▶ [Task brief] Resume the patent text on aligning and attaching optical fiber to integrated optic chips, starting right after its final sentence.

## begin Source extract

Pigtailing optical fiber

A method of aligning the optical axes of an optical fiber and a waveguide imbedded in an integrated optical chip and of attaching the fiber to the chip includes the step of coating the outer surface of the fiber with solder in the vicinity of an end of the fiber. A portion of the fiber at the coated end is cut away such that a flat surface at a tangential or near tangential relation to the fiber core results. A surface of the chip has solder pads disposed thereon such that the outer edges of the cut portion of the fiber contacts the solder pads when the flat surface of the fiber is placed in contact with the surface of the chip, such placement of the fiber onto the chip providing for vertical alignment of the optical axes of the fiber core and the waveguide in the chip. Finally, the solder on the outer fiber surface and on the solder pads is heated at the junction therebetween, the resulting surface tension forces bringing the optical axis of the fiber core into precise optical alignment with the optical axis of the waveguide in the chip.

TECHNICAL FIELD 
This invention relates to integrated optics, and more particularly to the 
alignment and connection of an optical fiber to a waveguide in an 
integrated optic chip. 
BACKGROUND ART 
In the art of mounting of optical fibers to integrated optic (IO) chips, it 
is critical that the waveguide formed or imbedded in the IO chip be in 
precise alignment with the fiber before affixing the fiber to the chip. 
Due to the typically small diameters (e.g., 0.005 to 0.01 mm) of both the 
fiber and waveguide, a small amount of misalignment therebetween may 
result in significant coupling loss of optical energy. 
It is known in the prior art to use support blocks with V-grooves formed 
therein to support the fiber and provide a coarse lateral and angular 
alignment of the fiber and waveguide. However, this approach does not 
provide the desired precise alignment of the fiber and waveguide before 
the two are affixed together. 
It is also known in the prior art to affix a support block to the IO chip 
and attach the fiber with adhesive to both the chip and block. An 
illustration of this is in U.S. Pat. No. 4,744,619 to Cameron. However, 
this method is inefficient in achieving the required precise optical 
alignment between the fiber and IO chip before affixation of the fiber to 
the chip. This is because Cameron teaches the use of elaborate 
micropositioner and imaging equipment apparatus for achieving alignment. 
The use of external positioners has a further drawback in that the 
positioner does not allow simultaneous positioning of closely spaced 
optical fibers at the output of the IO chip. Additionally, the use of 
external positioners is labor and capital intensive.

## end Source extract
## begin Raw data

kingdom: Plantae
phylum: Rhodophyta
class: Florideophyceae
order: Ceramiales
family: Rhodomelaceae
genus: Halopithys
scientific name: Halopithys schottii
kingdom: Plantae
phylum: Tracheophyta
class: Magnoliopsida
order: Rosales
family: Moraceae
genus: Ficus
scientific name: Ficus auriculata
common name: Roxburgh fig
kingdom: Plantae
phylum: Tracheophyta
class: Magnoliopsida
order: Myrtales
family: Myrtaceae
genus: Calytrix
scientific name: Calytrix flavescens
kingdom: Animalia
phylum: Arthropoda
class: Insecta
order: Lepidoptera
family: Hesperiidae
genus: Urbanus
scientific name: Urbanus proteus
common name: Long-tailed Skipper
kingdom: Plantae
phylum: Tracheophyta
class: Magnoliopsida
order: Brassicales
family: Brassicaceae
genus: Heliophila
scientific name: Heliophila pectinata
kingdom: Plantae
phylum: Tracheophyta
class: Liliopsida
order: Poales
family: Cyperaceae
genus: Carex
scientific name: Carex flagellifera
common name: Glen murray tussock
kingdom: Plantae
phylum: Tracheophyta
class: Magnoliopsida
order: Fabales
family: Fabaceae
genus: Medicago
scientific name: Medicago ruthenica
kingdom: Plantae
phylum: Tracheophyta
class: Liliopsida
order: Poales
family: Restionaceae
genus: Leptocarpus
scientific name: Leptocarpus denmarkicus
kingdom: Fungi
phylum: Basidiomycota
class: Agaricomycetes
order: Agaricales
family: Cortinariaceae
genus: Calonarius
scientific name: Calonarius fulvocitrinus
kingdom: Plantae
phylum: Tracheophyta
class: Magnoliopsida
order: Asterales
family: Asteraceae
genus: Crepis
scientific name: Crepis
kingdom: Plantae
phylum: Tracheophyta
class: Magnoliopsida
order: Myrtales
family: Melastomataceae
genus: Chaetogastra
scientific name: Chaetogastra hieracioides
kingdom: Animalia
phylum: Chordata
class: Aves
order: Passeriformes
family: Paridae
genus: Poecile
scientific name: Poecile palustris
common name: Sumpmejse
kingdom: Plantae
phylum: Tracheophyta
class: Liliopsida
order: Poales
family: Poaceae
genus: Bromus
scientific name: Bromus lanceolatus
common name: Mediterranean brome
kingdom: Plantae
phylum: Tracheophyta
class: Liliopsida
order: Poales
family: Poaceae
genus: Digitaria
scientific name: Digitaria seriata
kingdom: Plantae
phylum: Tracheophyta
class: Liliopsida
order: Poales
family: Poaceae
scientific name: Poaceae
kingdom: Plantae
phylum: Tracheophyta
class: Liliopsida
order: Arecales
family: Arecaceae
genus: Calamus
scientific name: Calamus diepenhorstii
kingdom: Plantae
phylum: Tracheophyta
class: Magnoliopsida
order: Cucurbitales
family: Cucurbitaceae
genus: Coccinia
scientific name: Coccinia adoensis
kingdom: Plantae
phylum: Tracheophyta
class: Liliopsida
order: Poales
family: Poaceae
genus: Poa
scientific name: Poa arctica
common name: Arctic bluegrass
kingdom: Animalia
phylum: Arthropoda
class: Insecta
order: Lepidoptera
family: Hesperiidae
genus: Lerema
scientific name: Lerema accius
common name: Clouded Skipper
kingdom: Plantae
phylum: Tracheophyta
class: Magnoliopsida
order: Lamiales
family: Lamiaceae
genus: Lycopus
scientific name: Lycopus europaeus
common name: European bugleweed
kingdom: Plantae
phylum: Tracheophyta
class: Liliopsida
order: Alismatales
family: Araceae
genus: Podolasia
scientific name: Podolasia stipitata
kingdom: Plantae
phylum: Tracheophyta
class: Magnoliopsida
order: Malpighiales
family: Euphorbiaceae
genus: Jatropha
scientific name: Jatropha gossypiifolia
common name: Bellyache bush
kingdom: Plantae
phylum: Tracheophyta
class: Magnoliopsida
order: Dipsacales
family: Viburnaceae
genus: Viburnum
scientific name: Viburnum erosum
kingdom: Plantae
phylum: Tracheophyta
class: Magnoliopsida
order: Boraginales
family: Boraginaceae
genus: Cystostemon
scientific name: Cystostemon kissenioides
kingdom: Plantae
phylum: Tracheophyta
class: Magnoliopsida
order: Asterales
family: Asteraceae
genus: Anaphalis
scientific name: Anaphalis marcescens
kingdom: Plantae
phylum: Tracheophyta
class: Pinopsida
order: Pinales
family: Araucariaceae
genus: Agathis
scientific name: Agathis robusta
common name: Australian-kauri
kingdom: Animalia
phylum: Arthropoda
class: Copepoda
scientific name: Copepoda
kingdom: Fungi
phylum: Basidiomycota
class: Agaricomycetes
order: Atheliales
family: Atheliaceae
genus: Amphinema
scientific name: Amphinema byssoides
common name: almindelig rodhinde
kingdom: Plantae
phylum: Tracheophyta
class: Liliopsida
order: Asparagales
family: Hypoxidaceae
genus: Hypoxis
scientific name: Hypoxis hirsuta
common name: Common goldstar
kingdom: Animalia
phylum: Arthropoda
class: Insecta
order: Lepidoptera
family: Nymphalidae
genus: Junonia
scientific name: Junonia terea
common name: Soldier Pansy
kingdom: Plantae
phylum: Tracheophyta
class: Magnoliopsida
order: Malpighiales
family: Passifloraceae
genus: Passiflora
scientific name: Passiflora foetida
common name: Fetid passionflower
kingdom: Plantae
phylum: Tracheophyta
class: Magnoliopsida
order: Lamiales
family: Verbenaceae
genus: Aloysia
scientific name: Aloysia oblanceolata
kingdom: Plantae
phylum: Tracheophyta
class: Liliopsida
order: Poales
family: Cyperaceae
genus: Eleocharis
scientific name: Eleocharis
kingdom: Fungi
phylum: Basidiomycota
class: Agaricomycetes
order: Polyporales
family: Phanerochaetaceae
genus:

## end Raw data

▶ [The output]
DISCLOSURE OF INVENTION 
Objects of the present invention include the provision of an inexpensive 
and time saving method for interfacing an optical fiber to an IO chip such 
that the optical axes of the fiber and a waveguide on the IO chip are in 
precise alignment. 
According to the present invention, a method of aligning the optical axis 
in the core of an optical fiber with the optical axis in a waveguide 
imbedded in an integrated optical chip and of attaching the fiber to the 
chip includes the step of coating the outer surface of the fiber with 
solder in the vicinity of an end of the fiber; a portion of the fiber at 
the coated end is cut away such that a flat surface at a tangential or 
near tangential relation to the fiber core results, the relation of the 
flat surface to the fiber core being determined by optimal coupling of 
light energy between the fiber core and the waveguide; a surface of the 
chip has solder pads disposed thereon such that the outer edges of the cut 
portion of the fiber contact the solder pads when the flat surface of the 
fiber is placed in contact with the surface of the chip, such placement of 
the fiber onto the chip providing for vertical alignment of the optical 
axes of the fiber core and the waveguide in the chip; the solder on the 
outer fiber surface and on the solder pads is heated at the junction 
therebetween, the resulting surface tension forces bringing the optical 
axis of the fiber core into precise optical alignment with the optical 
axis of the waveguide in the chip.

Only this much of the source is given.